The Bureau of Land Management's (BLM) proposed rule would allow the federal government to redesignate multi-use land as conservation land. The proposal relies on a complete misinterpretation of BLM's authority under the Federal Land Policy and Management Act of 1976 (FLPMA).
"The idea that President Biden and federal bureaucrats can turn a land use statute into a tool for prohibiting any use at all is offensive to our constitutional order," said Attorney General Cameron. "A 'conservation-or-nothing' policy that would lock up public land and throw away the key would hurt American agriculture and our entire economy, with the effects felt in states across the country."
In a letter to BLM, a coalition of 17 attorneys general oppose the agency's decision to ignore the delicate balance Congress has struck between the conservation and use of public land. "BLM . . . [is attempting] to demote Congress' authority so that it can expand its own power and put a thumb on the scale in favor of conservation," the coalition writes. "This proposed rule must be challenged for the overreach it represents."
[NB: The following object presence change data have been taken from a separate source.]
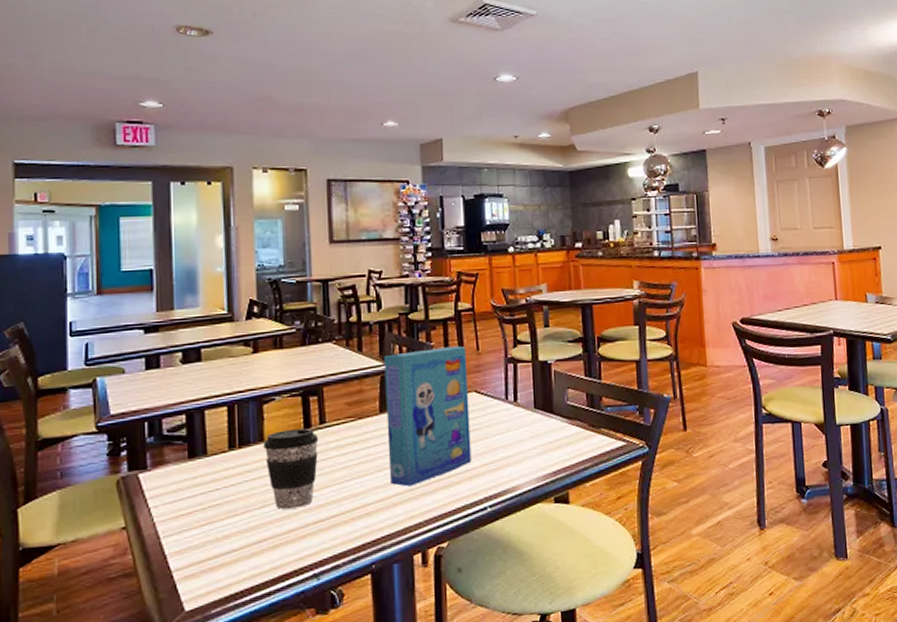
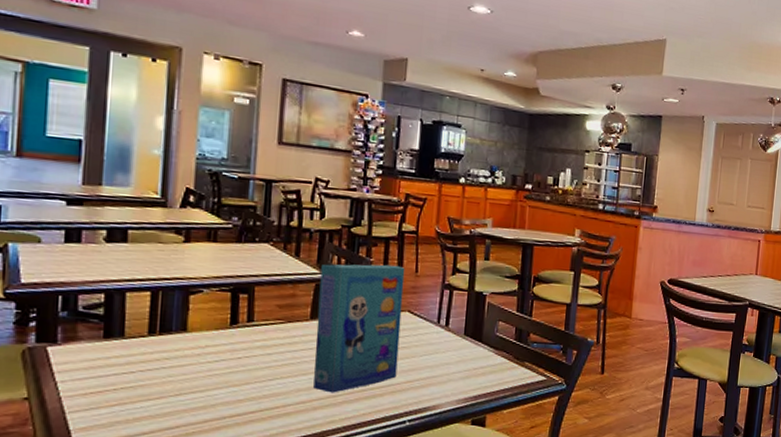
coffee cup: present [263,429,319,509] -> none [185,323,245,400]

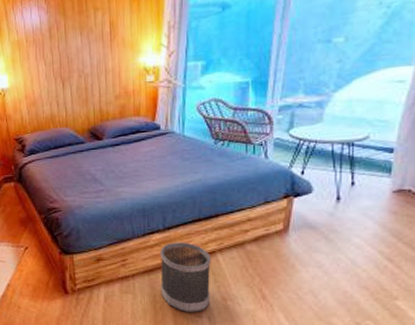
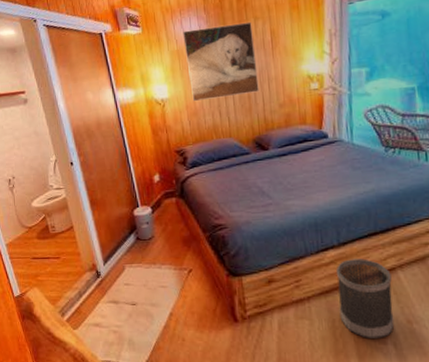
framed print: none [23,13,96,92] -> present [183,22,259,102]

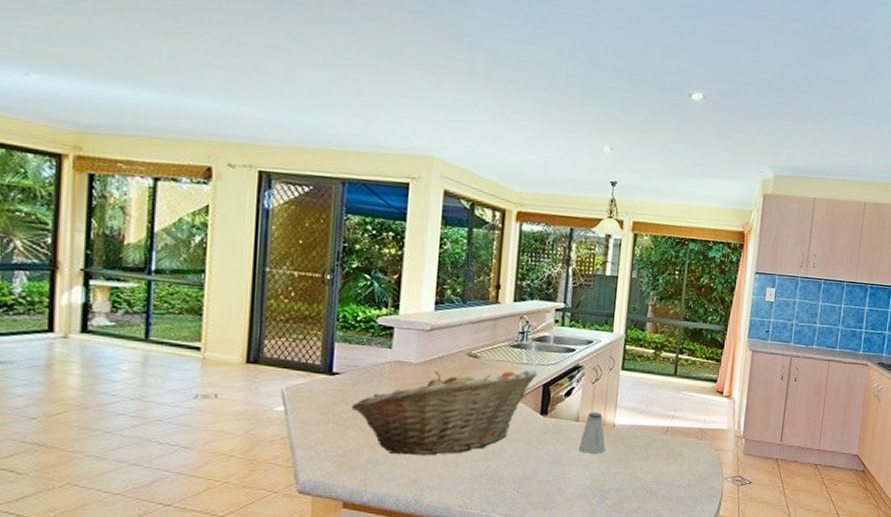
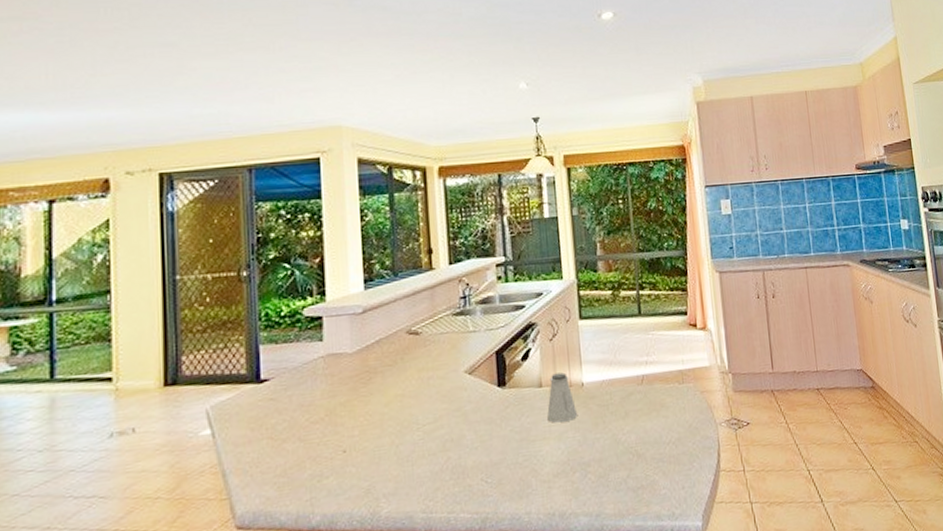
fruit basket: present [351,369,538,456] -> none [286,336,489,463]

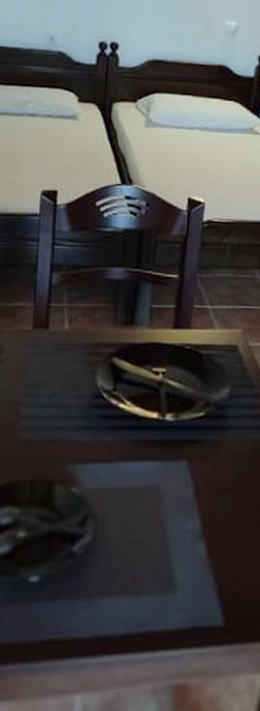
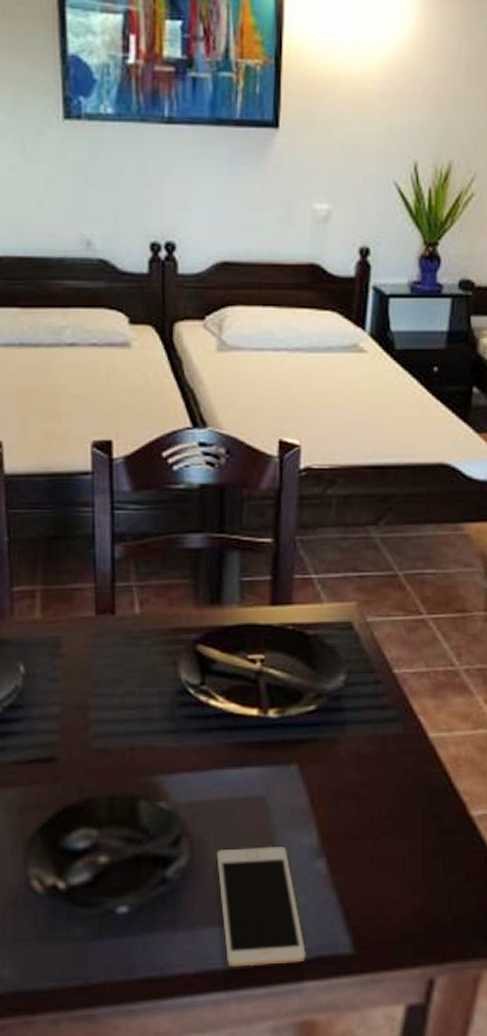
cell phone: none [115,529,185,634] -> present [216,846,306,967]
When Congress passed FLPMA in 1976, from which BLM says it derives the power to impose its conservation rule, Congress "did not add conservation to FLPMA's multiple-use framework because conservation is not a form of use." Put simply, the Biden Administration's actions fly in the face of a nearly 50-year-old piece of bipartisan legislation.
Attorney General Cameron was joined by attorneys general from Alaska, Arkansas, Idaho, Indiana, Iowa, Louisiana, Mississippi, Montana, Nebraska, North Dakota, Oklahoma, South Carolina, South Dakota, Utah, West Virginia, and Wyoming in sending today's letter.